The Monday edition of the Herald newspaper reveals some figures of a recent survey on spirituality and religious belief in the Health and Wellbeing supplement, which shows increasing number of people claiming that they have no religion.

The Herald newspaper’s survey interviewed a total of 970 people. According to the survey, the percentage of those who are practising members of a religion (53.4%) is very close to that of those who are not (45.7%). This result once again reaffirms the finding of the 2001 UK national census that Scots are more likely than people in England, Wales or Northern Ireland to say they have no religion.

In the census, 27.5% of Scots said they had no religion, compared with a UK average of 15.4%, quoted the Herald newspaper.

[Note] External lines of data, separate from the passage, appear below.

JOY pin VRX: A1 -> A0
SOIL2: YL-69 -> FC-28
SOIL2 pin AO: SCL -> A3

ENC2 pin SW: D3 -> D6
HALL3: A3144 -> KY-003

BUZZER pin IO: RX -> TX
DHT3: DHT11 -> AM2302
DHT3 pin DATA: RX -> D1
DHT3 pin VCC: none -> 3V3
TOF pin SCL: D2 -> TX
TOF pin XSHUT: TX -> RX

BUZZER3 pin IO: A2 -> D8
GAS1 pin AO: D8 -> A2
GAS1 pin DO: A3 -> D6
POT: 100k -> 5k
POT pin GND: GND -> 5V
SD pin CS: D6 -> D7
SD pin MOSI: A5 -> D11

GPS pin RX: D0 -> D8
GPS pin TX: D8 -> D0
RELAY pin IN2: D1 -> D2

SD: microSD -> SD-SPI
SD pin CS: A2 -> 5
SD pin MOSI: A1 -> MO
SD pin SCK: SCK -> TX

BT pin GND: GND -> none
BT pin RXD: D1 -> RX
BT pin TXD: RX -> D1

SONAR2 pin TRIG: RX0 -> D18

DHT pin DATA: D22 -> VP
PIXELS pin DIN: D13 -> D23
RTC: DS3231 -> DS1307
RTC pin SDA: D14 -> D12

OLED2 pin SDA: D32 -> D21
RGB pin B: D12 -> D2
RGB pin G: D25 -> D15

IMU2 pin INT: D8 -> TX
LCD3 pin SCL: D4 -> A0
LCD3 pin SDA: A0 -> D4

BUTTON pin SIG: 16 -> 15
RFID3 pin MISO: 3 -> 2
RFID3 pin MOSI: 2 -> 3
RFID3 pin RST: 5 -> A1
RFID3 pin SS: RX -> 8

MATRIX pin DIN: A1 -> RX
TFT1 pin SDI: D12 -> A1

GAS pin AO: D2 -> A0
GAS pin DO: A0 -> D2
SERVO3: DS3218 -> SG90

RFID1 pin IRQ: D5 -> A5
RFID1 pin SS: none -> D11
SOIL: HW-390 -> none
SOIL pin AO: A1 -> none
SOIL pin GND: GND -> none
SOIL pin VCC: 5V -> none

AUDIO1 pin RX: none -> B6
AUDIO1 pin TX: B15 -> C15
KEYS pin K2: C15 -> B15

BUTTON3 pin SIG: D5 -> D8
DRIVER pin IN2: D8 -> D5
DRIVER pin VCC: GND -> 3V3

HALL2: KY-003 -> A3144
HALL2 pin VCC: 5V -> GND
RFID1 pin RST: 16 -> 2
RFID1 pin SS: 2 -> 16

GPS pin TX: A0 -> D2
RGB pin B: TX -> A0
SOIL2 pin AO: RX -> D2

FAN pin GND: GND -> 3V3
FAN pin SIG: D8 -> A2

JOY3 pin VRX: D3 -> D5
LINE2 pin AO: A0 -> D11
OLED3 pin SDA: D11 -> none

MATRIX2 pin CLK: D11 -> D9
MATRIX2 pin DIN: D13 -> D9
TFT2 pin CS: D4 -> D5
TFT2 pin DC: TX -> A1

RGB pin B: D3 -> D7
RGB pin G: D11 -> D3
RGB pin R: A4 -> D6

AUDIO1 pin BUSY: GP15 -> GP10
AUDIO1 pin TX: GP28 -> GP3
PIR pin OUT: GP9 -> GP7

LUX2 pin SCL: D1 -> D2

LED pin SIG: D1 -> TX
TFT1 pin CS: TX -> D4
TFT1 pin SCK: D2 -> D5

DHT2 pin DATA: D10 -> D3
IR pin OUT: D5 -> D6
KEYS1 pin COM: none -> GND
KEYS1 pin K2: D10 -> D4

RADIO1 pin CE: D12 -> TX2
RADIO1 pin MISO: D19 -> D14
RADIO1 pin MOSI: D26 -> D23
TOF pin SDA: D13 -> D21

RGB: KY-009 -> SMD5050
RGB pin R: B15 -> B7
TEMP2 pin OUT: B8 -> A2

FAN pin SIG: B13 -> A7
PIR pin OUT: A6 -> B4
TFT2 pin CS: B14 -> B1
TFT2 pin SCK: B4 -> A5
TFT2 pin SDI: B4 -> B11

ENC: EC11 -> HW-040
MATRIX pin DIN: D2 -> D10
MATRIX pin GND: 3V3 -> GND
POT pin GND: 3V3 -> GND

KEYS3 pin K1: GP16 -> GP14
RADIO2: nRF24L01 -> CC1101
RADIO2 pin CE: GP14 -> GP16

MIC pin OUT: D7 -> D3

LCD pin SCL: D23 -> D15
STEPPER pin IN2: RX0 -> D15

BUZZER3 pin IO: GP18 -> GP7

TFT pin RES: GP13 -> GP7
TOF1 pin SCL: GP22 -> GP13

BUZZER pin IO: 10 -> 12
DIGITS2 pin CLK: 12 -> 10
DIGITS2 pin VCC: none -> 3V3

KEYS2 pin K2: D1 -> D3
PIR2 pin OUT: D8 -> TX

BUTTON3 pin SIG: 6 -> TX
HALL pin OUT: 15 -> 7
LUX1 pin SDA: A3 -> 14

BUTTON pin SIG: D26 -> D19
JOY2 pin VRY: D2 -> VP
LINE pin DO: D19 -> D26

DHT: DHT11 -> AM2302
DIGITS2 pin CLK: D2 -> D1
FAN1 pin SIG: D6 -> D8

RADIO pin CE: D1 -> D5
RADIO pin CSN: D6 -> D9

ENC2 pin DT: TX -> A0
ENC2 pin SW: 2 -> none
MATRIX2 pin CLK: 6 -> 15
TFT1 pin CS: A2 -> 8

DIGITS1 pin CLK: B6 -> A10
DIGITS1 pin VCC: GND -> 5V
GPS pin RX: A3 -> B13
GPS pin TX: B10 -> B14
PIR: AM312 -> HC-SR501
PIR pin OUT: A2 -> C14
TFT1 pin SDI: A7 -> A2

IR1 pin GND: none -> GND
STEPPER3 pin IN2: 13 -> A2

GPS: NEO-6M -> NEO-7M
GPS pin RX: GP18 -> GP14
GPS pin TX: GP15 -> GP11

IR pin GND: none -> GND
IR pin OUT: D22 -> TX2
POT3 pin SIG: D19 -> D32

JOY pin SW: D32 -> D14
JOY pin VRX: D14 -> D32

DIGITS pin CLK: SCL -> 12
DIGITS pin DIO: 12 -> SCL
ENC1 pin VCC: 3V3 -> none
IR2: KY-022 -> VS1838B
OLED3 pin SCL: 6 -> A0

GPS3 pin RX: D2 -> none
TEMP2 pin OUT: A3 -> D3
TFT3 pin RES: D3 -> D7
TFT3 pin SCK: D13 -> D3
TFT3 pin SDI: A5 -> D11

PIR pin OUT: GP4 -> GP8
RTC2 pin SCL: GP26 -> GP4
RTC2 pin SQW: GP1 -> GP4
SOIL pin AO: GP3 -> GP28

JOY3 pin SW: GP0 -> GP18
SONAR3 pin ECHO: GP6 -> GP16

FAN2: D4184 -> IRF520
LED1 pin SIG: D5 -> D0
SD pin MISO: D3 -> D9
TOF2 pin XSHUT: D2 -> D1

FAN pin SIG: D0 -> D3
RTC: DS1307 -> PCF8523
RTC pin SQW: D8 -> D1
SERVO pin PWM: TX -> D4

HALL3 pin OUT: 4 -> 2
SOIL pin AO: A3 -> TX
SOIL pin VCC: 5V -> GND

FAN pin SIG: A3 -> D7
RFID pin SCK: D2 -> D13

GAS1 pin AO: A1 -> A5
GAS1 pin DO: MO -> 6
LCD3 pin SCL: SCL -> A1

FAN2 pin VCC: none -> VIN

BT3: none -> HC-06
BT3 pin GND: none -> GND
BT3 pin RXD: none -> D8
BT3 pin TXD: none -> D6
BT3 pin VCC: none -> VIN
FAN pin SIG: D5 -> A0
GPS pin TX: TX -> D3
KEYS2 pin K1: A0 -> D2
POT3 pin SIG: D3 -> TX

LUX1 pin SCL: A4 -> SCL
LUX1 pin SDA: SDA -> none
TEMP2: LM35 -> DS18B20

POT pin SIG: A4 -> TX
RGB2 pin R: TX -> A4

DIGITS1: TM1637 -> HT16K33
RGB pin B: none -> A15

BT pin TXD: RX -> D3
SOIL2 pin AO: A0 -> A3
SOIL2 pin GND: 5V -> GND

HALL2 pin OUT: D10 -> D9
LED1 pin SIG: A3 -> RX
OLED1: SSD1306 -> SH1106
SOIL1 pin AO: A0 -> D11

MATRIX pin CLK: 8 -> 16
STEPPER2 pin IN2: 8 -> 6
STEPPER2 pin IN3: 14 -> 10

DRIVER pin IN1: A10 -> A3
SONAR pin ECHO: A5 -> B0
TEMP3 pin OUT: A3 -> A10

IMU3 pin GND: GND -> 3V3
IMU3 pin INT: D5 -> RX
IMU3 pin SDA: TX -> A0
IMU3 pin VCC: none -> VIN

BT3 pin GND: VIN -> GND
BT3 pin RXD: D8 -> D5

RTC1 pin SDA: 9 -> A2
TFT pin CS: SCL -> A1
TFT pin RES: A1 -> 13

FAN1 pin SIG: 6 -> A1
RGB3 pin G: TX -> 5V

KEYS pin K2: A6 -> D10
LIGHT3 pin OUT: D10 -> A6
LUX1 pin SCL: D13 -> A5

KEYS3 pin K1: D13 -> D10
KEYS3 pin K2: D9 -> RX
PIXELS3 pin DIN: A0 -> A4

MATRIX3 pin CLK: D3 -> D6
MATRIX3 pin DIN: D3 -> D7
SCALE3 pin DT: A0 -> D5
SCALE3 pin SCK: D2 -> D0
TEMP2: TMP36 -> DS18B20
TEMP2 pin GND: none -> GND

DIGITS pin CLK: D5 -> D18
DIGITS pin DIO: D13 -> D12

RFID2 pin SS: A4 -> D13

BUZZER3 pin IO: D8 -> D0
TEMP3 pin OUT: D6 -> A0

Despite the high portion of people without religion, 70.9% of respondents described themselves as spiritual; 60.5% said they believe in God; 67.7% in a higher life force; and 62.9% in life after death. It has clearly showed that people who are searching for spirituality are shifting their focus from church or organised religions, to some other practices they consider that can quench their "spiritual needs" - a trend that has been widespread in post-Christendom Europe.

In response to the survey, Callum Brown, professor of religious and cultural history at Dundee University said to the Herald, "The figure suggests Scotland is a leading part of the very pronounced collapse of traditional Christian culture in Europe. In a recent survey of the people of the EU, 42% claimed that religion did not occupy an important place in their life."

Peter Kearney, spokesman for the Catholic Church in Scotland, however, argued that "the demise of religious belief in Scotland has been greatly exaggerated".

Speaking to the Herald, Kearney believed that "belief and practice are not the same thing, many more believe than actively worship and this does not mean that religion is dead". He insisted that "belief in God clearly remains a fundamental truth for an overwhelming majority of Scots."

Rev Alex Millar, who is involved with mission and evangelism in the Church of Scotland, echoed, "There is at large a spiritual search being conducted by modern men and women in search of happiness and fulfilment which materialism does not offer."

"The old pattern of measuring religious affiliation is not necessarily the best indication of the strength of religion. Parish ministers up and down the country increasingly have people attending regularly, but who don't belong in the formal sense of membership."